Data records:

*-*-*

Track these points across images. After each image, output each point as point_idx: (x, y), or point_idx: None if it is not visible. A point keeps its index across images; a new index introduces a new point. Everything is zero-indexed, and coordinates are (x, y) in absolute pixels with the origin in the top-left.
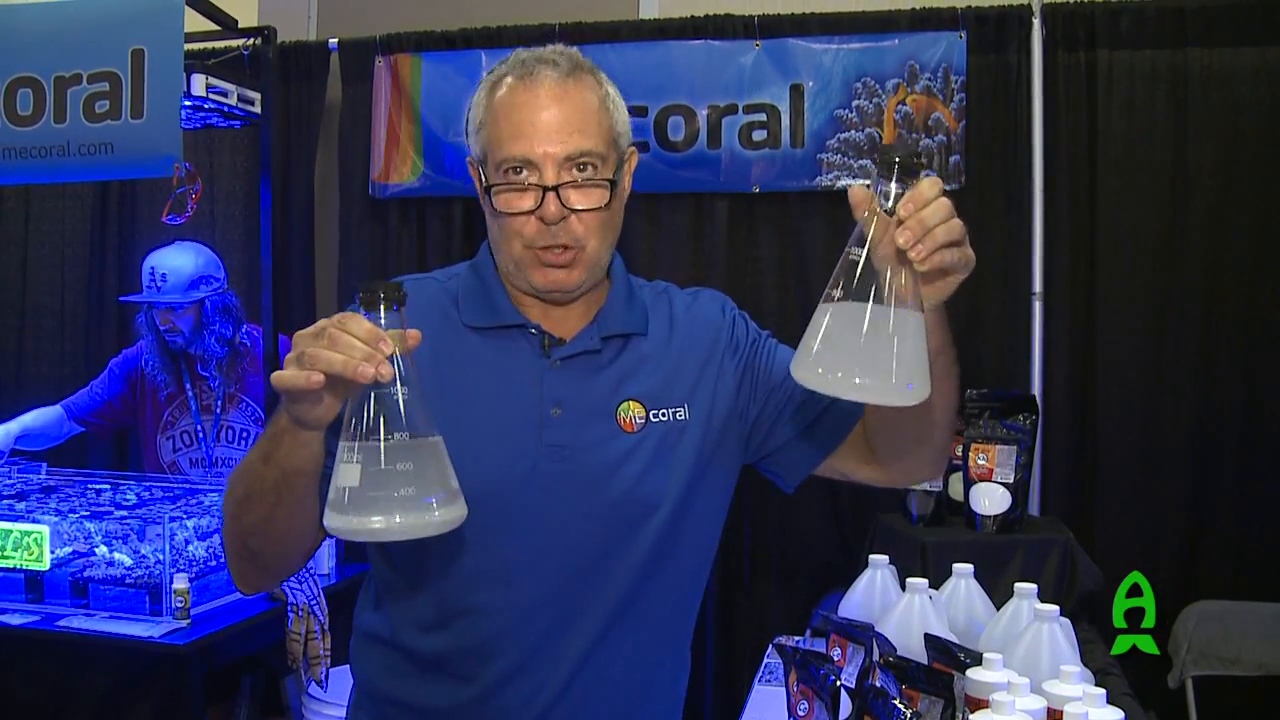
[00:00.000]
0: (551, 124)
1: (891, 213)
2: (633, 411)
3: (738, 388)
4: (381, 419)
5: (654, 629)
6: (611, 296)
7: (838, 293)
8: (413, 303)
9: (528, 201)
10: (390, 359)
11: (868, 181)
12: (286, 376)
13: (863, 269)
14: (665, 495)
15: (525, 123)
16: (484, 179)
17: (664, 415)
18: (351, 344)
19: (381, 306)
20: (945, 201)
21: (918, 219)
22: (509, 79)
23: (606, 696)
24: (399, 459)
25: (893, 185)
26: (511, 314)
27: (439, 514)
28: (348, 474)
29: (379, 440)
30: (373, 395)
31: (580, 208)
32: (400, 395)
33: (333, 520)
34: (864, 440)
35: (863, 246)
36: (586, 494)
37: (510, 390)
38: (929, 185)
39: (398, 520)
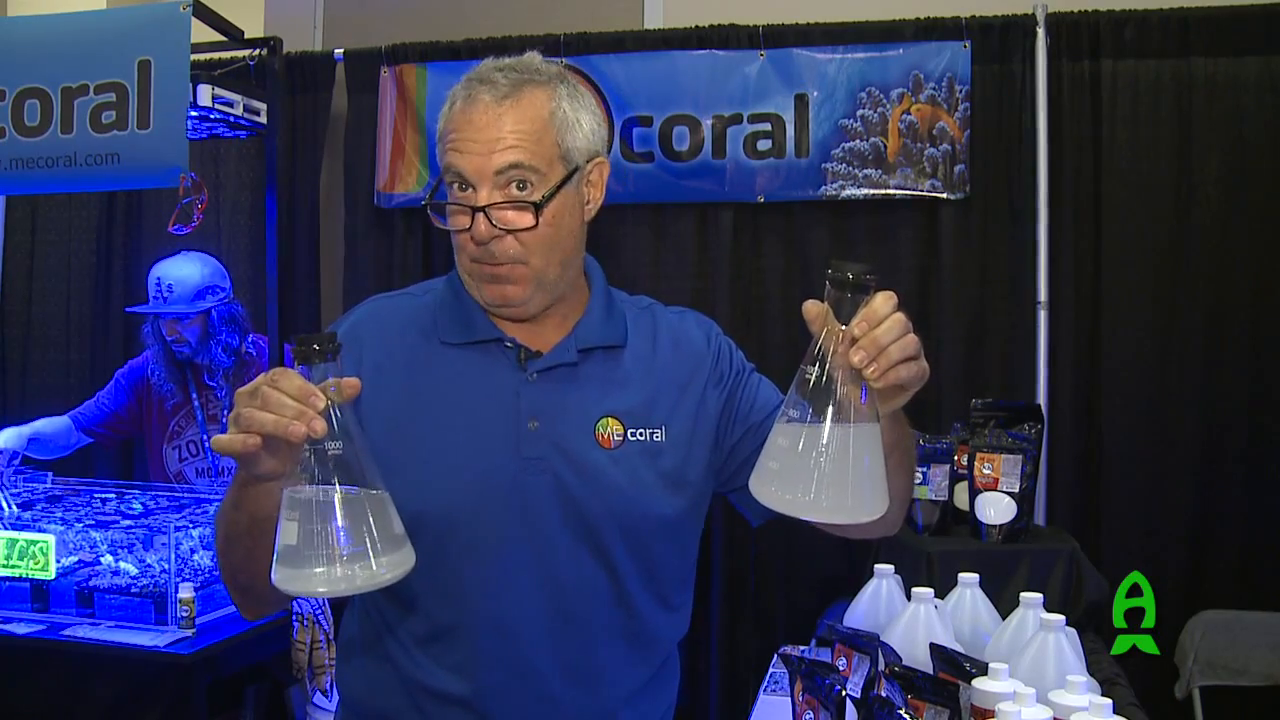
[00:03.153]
0: (483, 141)
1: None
2: (611, 428)
3: (718, 419)
4: (318, 474)
5: (638, 644)
6: (590, 308)
7: (794, 412)
8: (388, 321)
9: (465, 220)
10: (326, 413)
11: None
12: (224, 441)
13: (818, 388)
14: (641, 514)
15: (462, 140)
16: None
17: (642, 435)
18: (282, 403)
19: (315, 359)
20: (900, 317)
21: (871, 338)
22: (459, 96)
23: (595, 707)
24: (336, 514)
25: (846, 302)
26: (487, 328)
27: (384, 567)
28: (287, 531)
29: (315, 497)
30: (310, 451)
31: (511, 228)
32: (336, 449)
33: (278, 576)
34: None
35: (817, 364)
36: (564, 507)
37: (487, 404)
38: (882, 301)
39: (339, 576)
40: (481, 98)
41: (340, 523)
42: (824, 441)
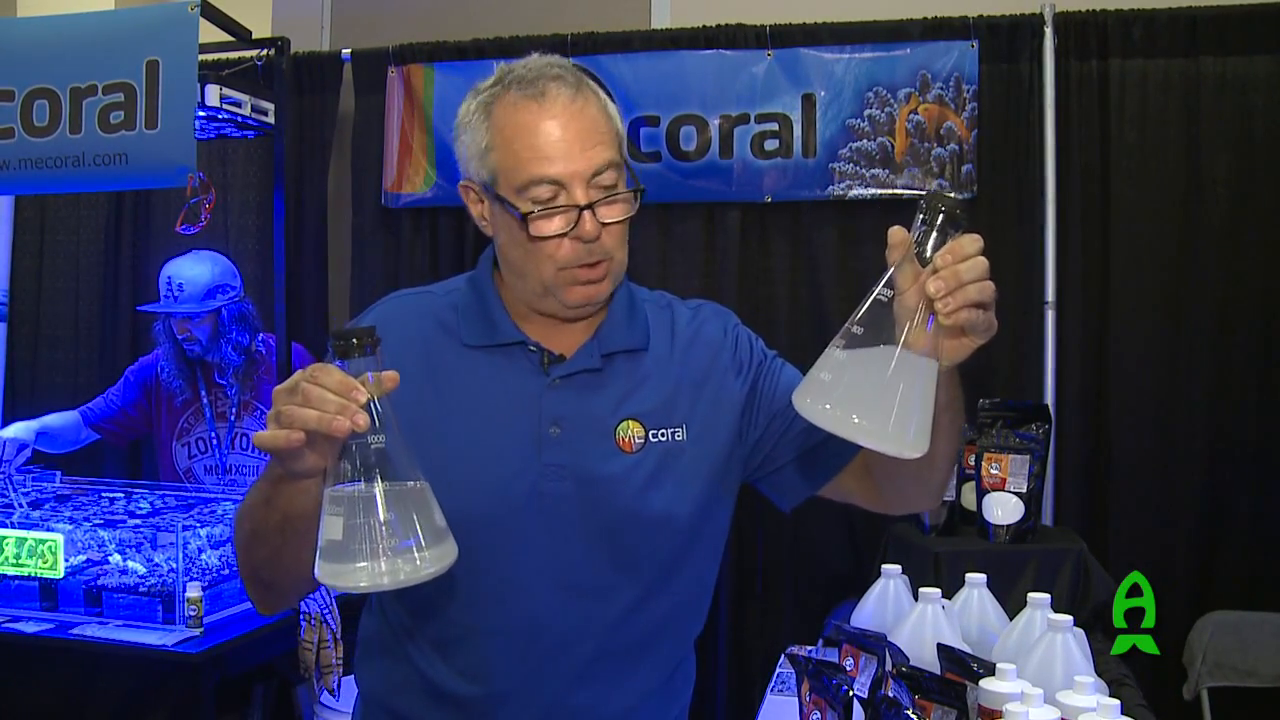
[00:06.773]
0: (574, 141)
1: (926, 262)
2: (632, 431)
3: (741, 411)
4: (361, 469)
5: (655, 646)
6: (612, 310)
7: (858, 330)
8: (410, 320)
9: (560, 223)
10: (367, 406)
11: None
12: (266, 437)
13: (888, 312)
14: (664, 516)
15: (546, 143)
16: (510, 205)
17: (663, 435)
18: (324, 398)
19: (355, 354)
20: (983, 261)
21: (953, 271)
22: (514, 96)
23: (609, 710)
24: (380, 509)
25: (934, 233)
26: (511, 332)
27: (428, 561)
28: (332, 526)
29: (359, 491)
30: (352, 445)
31: (611, 220)
32: (379, 443)
33: (322, 573)
34: (865, 469)
35: (892, 289)
36: (585, 514)
37: (509, 409)
38: (970, 241)
39: (384, 571)
40: (559, 92)
41: (384, 516)
42: (885, 365)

*-*-*

From the first line to the last, retype the data exactly, without images.

Written solution »
Track these points across images. After each image, output each point as point_idx: (x, y), or point_idx: None if it is not visible. A point keeps its index across images; a new index introduces a new point. Everything is zero-indexed, and coordinates are (x, y) in absolute pixels with the origin in the top-left.
[00:00.000]
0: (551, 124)
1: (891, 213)
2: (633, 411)
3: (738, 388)
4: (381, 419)
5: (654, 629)
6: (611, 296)
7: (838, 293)
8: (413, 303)
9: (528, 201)
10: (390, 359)
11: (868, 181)
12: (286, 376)
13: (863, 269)
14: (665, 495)
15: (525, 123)
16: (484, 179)
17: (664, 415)
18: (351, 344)
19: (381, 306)
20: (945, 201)
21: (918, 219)
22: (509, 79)
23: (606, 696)
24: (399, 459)
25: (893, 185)
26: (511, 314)
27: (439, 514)
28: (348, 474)
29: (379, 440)
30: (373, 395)
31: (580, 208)
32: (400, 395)
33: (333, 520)
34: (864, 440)
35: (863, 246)
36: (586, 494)
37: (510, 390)
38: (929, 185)
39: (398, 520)
[00:03.153]
0: (483, 141)
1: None
2: (611, 428)
3: (718, 419)
4: (318, 474)
5: (638, 644)
6: (590, 308)
7: (794, 412)
8: (388, 321)
9: (465, 220)
10: (326, 413)
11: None
12: (224, 441)
13: (818, 388)
14: (641, 514)
15: (462, 140)
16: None
17: (642, 435)
18: (282, 403)
19: (315, 359)
20: (900, 317)
21: (871, 338)
22: (459, 96)
23: (595, 707)
24: (336, 514)
25: (846, 302)
26: (487, 328)
27: (384, 567)
28: (287, 531)
29: (315, 497)
30: (310, 451)
31: (511, 228)
32: (336, 449)
33: (278, 576)
34: None
35: (817, 364)
36: (564, 507)
37: (487, 404)
38: (882, 301)
39: (339, 576)
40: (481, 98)
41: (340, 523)
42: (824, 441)
[00:06.773]
0: (574, 141)
1: (926, 262)
2: (632, 431)
3: (741, 411)
4: (361, 469)
5: (655, 646)
6: (612, 310)
7: (858, 330)
8: (410, 320)
9: (560, 223)
10: (367, 406)
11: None
12: (266, 437)
13: (888, 312)
14: (664, 516)
15: (546, 143)
16: (510, 205)
17: (663, 435)
18: (324, 398)
19: (355, 354)
20: (983, 261)
21: (953, 271)
22: (514, 96)
23: (609, 710)
24: (380, 509)
25: (934, 233)
26: (511, 332)
27: (428, 561)
28: (332, 526)
29: (359, 491)
30: (352, 445)
31: (611, 220)
32: (379, 443)
33: (322, 573)
34: (865, 469)
35: (892, 289)
36: (585, 514)
37: (509, 409)
38: (970, 241)
39: (384, 571)
40: (559, 92)
41: (384, 516)
42: (885, 365)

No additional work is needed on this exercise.